**Page excerpt**
⟨
The following considerations can be made to determine the best vector of personal best memory:

1. 1.

   If the new personal best dominates the best personal memory, then the new personal best replaces the current personal best memory.

2. 2.

   If the new personal best is dominated by the best personal memory, then nothing will be done.

3. 3.

   If neither of them dominates each other, then one is randomly considered as the best position vector.

Design of experiments (DOE)

Different experimental design methods are studied based on the degree of effective parameters as well as the number of effective parameters and responses. Taguchi experimental design method was employed for the DOE (Table 1).

Table 1 Taguchi design of experiment parameters (Specimens labeled as c and b for conical and threaded cylindrical pins, respectively).

Materials

The used sheets were made of A-H121050 aluminum alloy with 5 mm thickness. The chemical composition and the base mechanical properties of this alloy are provided in Tables 2 and 3, respectively. Samples with dimensions of 50 × 50 mm were milled for welding and their surfaced were cleaned with acetone before the welding process.

Table 2 Chemical composition of A-H121050 aluminum alloy.

Table 3 Mechanical properties of A-H121050 aluminum.

Experiments

Welding tools and equipment

Hot work steel H13 was used to fabricate the tools with diameters of 14, 16, and 18 mm, as it is the best material for welding aluminum parts²³. Based on the studies performed on the welding of aluminum alloys, the most common shapes of the pin are threaded cylindrical and conical²⁴.

The required tools are fabricated double-sided (one side of the threaded cylinder and the other side of a simple cone) to investigate the thread effects. All shoulders were prepared with a concave angle of 5°²⁵ to obtain a more functional joint. In addition, the slant angle of the conical pin was considered 75°. Figure 6 shows a schematic view of the fabricated tools. After fabrication, the tools were hardened by heat treatment up to an HRC (Hardness Rockwell C) of 50. Table 4 lists the characteristics of the tools utilized in this study.
⟩
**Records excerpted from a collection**
⟨
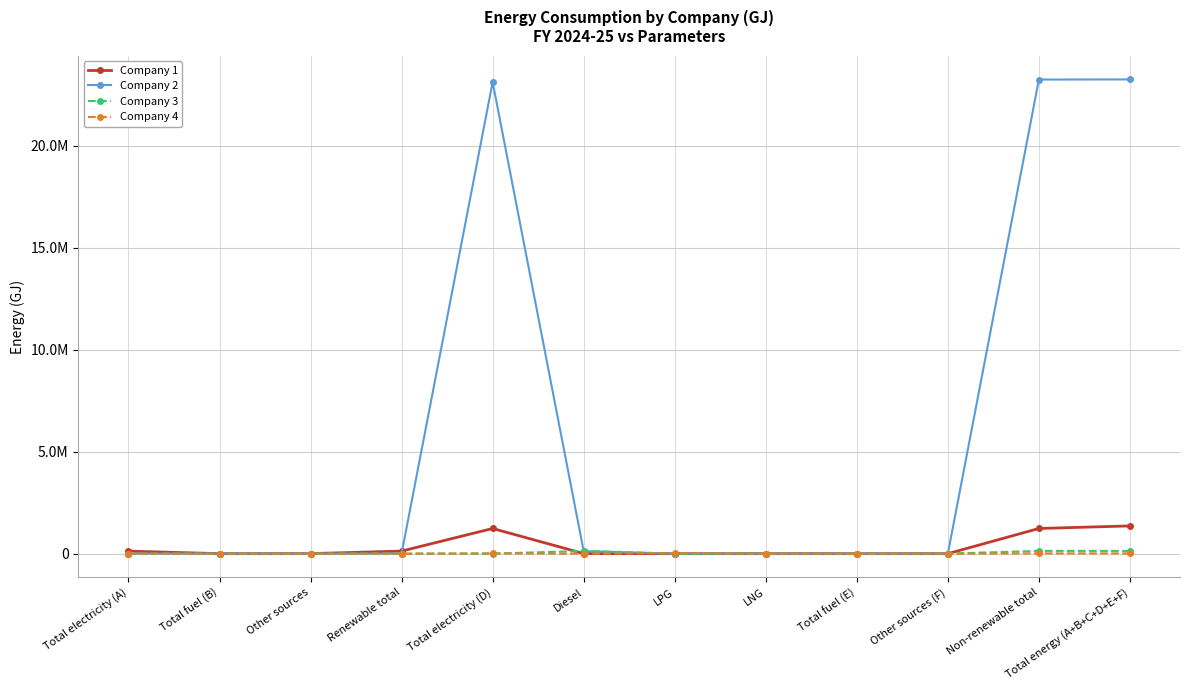

In Company 2, how many points are higher than both neighbors (excluding endpoints)?

2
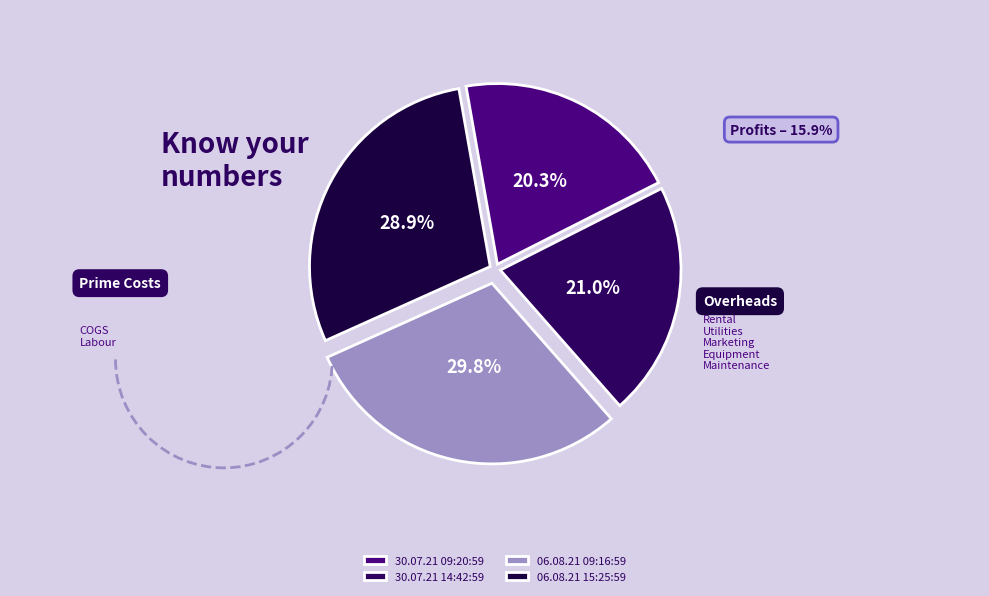

To the nearest percent, what is the difference between the largest and smallest slice percentages?

9%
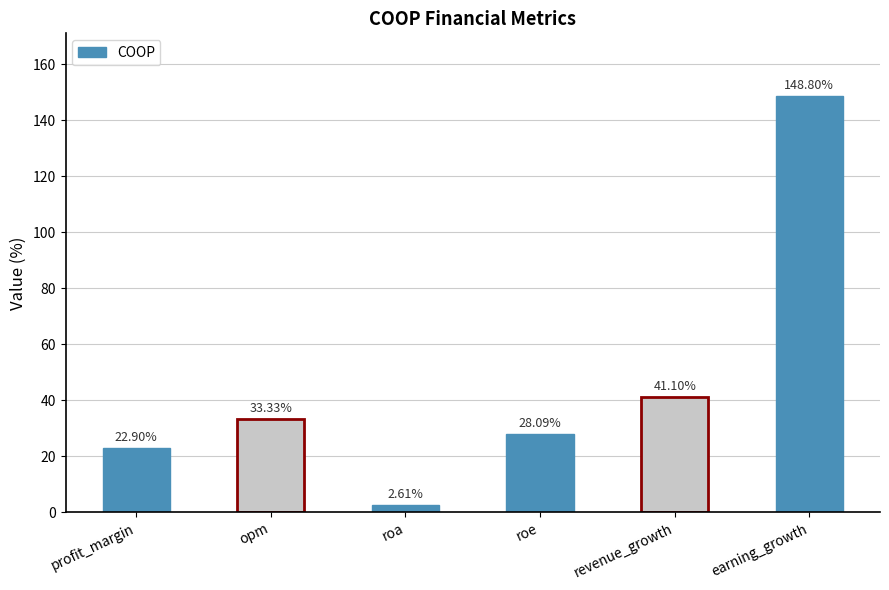

Rank the categories by value from lowest to highest.

roa, profit_margin, roe, opm, revenue_growth, earning_growth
⟩
**Problems to work on**
A) In the welding excerpt, condense the paragraph beginning "The required tools are fabricated double-sided" into a bulleted list that keeps its main facts.
B) Reproduce the welding excerpt verbatim, beginning at the words "If the new personal best dominates" and stopping after "the DOE (Table 1).".

**Responses to the exercise**
A)
- The tools were made double-sided, with a threaded cylinder on one side and a simple cone on the other, to investigate thread effects.
- All shoulders had a 5° concave angle to obtain a more functional joint.
- The slant angle of the conical pin was 75°.
- After fabrication, the tools were heat-treated to a hardness of 50 HRC (Hardness Rockwell C).

B)
If the new personal best dominates the best personal memory, then the new personal best replaces the current personal best memory.

2. 2.

   If the new personal best is dominated by the best personal memory, then nothing will be done.

3. 3.

   If neither of them dominates each other, then one is randomly considered as the best position vector.

Design of experiments (DOE)

Different experimental design methods are studied based on the degree of effective parameters as well as the number of effective parameters and responses. Taguchi experimental design method was employed for the DOE (Table 1).